Denied protection by Democratic and Republican administrations, Corporate America began outsourcing and offshoring. Now Corporate America opposes our government competing in globalization with chants of "free trade," "protectionism," "don't start a trade war." Our nation's business leaders and their economists, use every trick in the book to mislead on "protectionism." They form organizations like The Trilateral Commission and The Business Roundtable, and promote books like "The World is Flat" to warn against protectionism. Even Time magazine joins the conspiracy by rating the United States #1 in the global-competitiveness race. The truth is globalization has become nothing more than a trade war, with the U.S. AWOL.
The irony is that we started the United States with protectionism. In his very first message to the first Congress in 1789, President George Washington counseled: "A free people should promote such manufactories as tend to render them independent on others for essential, particularly military, supplies." And the first bill to pass Congress, on July 4, 1789, was a 50% tariff on numerous articles. We financed and built the United States of America almost entirely with tariffs for more than a century. We didn't adopt a federal income tax until 1913.
Edmund Morris, in his remarkable book "Theodore Rex" about President Teddy Roosevelt, describes the United States winning the trade war with England. Roosevelt exclaimed at the time, "Thank God I am not a free trader."

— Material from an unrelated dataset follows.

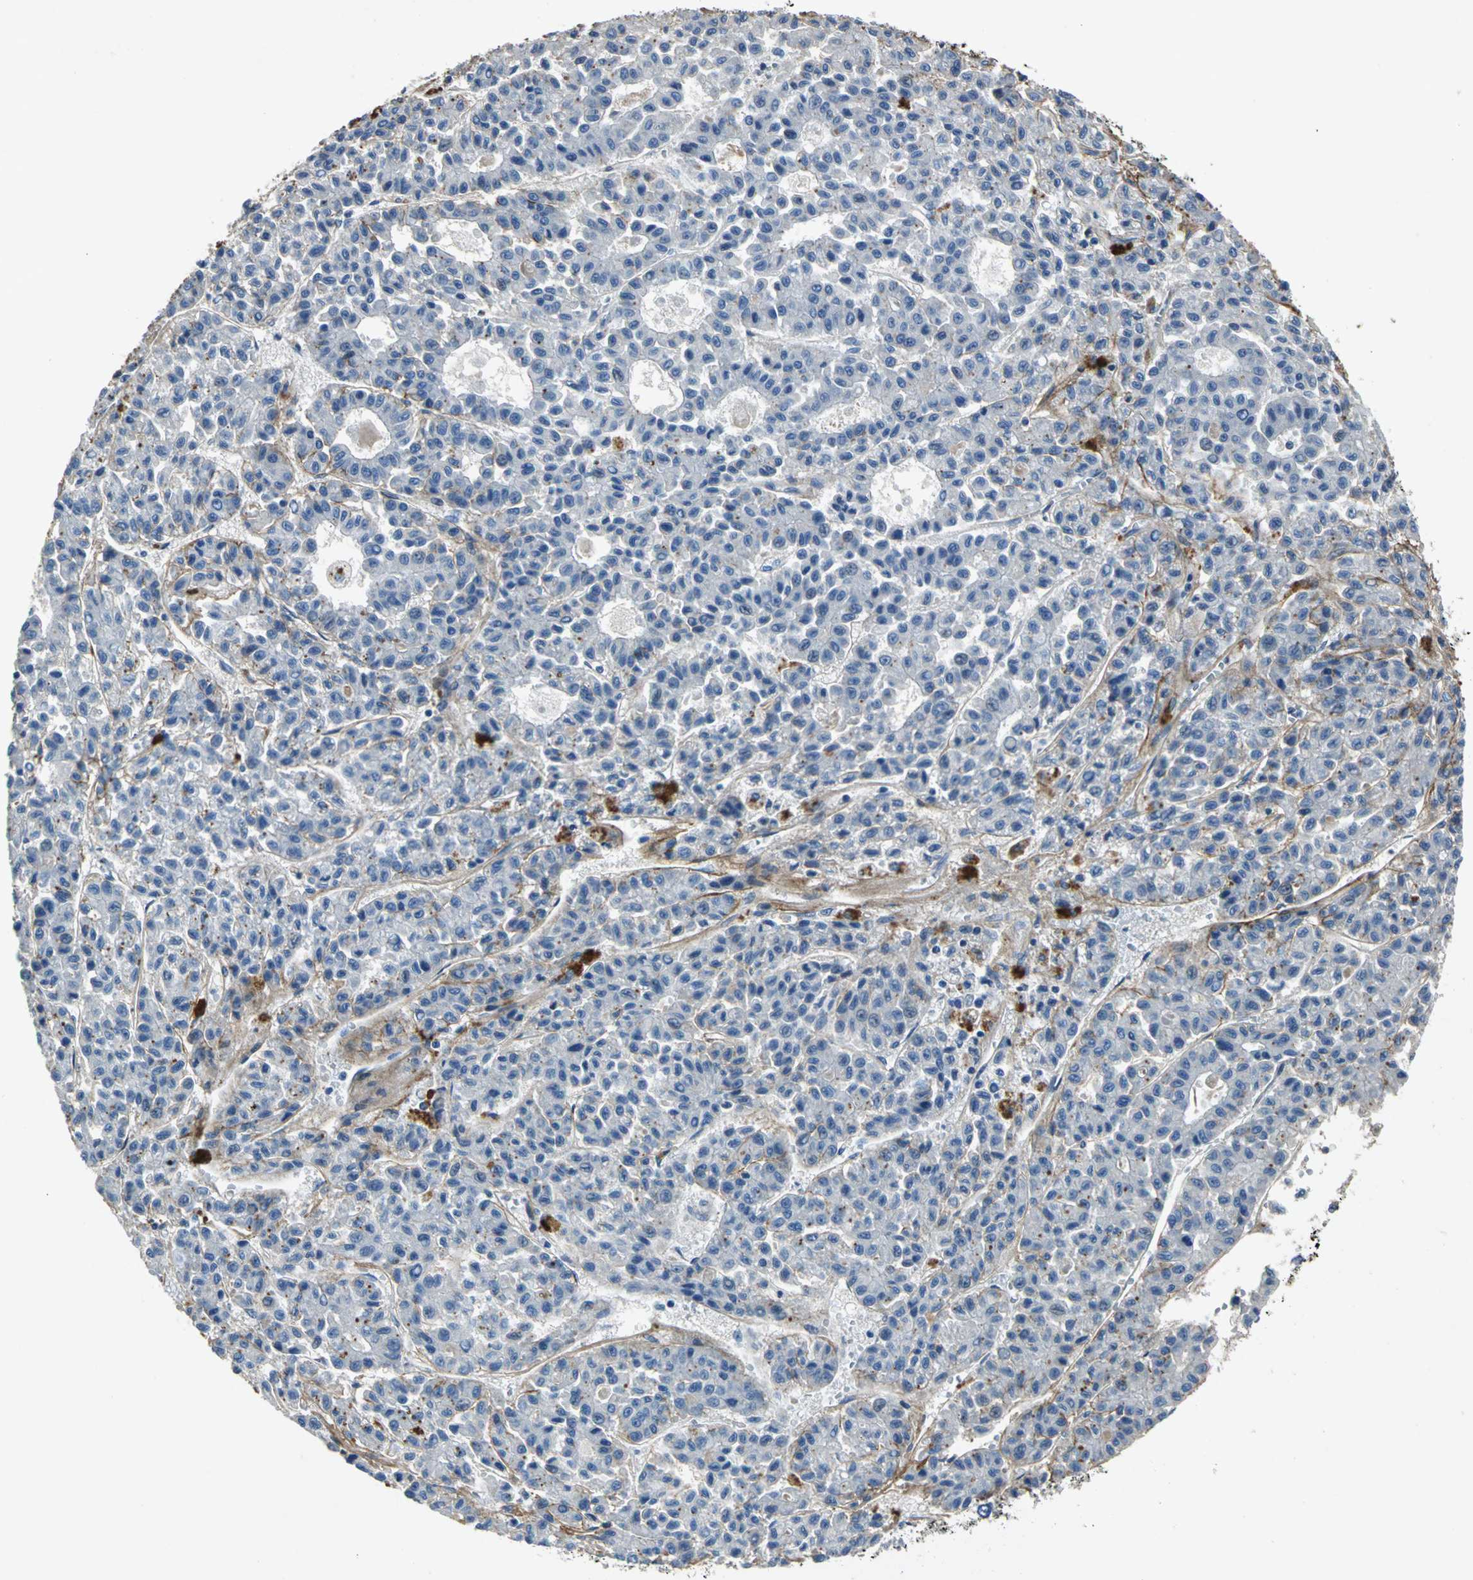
{"staining": {"intensity": "weak", "quantity": "25%-75%", "location": "cytoplasmic/membranous"}, "tissue": "liver cancer", "cell_type": "Tumor cells", "image_type": "cancer", "snomed": [{"axis": "morphology", "description": "Carcinoma, Hepatocellular, NOS"}, {"axis": "topography", "description": "Liver"}], "caption": "Tumor cells display low levels of weak cytoplasmic/membranous positivity in about 25%-75% of cells in human liver hepatocellular carcinoma.", "gene": "EFNB3", "patient": {"sex": "male", "age": 70}}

Yet as jobs and production hemorrhage in this century, rather than stopping the outsourcing, the President and Congress shortsightedly stimulate the economy over and over again - to the tune of over $4 trillion in the past eight years. And it is not just jobs and production we are offshoring, but also research and development, high-end services and critical military materiel.
Congress must vigorously (re)assume its responsibility under Article I, Section 8, of the Constitution for regulating trade. It must protect our important production and standard of living. It must make it profitable to invest and produce in the United States.
As Paul Krugman suggests, we must "engage in some serious infrastructure spending." But a value added tax is in order, long overdue. Every industrialized country except the United States has a value added tax, which is levied on all imports and rebated to manufacturers whenever they export. Today, however, imports into the United States come without any taxes being imposed on them, and U.S. manufacturers not only must pay all corporate taxes but the VAT on their exports.
A U.S. VAT would immediately remove a tremendous disadvantage to production in the United States and begin to deter outsourcing, and the revenues from it would help eliminate both our massive fiscal and trade deficits. Since it would take a year for business and the Internal Revenue Service to gear up for a VAT, in the meantime, we should institute a 10% surcharge on imports as President Nixon did so successfully in 1971.
We must also activate the Commerce Secretary's list of materials critical to our national security. By placing tariffs or quotas on items necessary to our national security and producing them in-country, we will not only be better prepared to defend ourselves but we can put American workers back to work. In 1991, Admiral William Crowe, who was then Chairman of the Joint Chiefs of Staff, warned against the outsourcing of military supplies. In Desert Storm we had to await Japanese flat-panel displays before invading Kuwait. We had to await Swiss crystals before invading Iraq. Now we can't produce planes unless we get certain parts from India, and helicopters unless we get parts from Turkey. This nonsense has got to stop.
As President Lincoln said:
"As our case is new, we must think anew and act anew. We must disenthrall ourselves ... and then we shall save our country.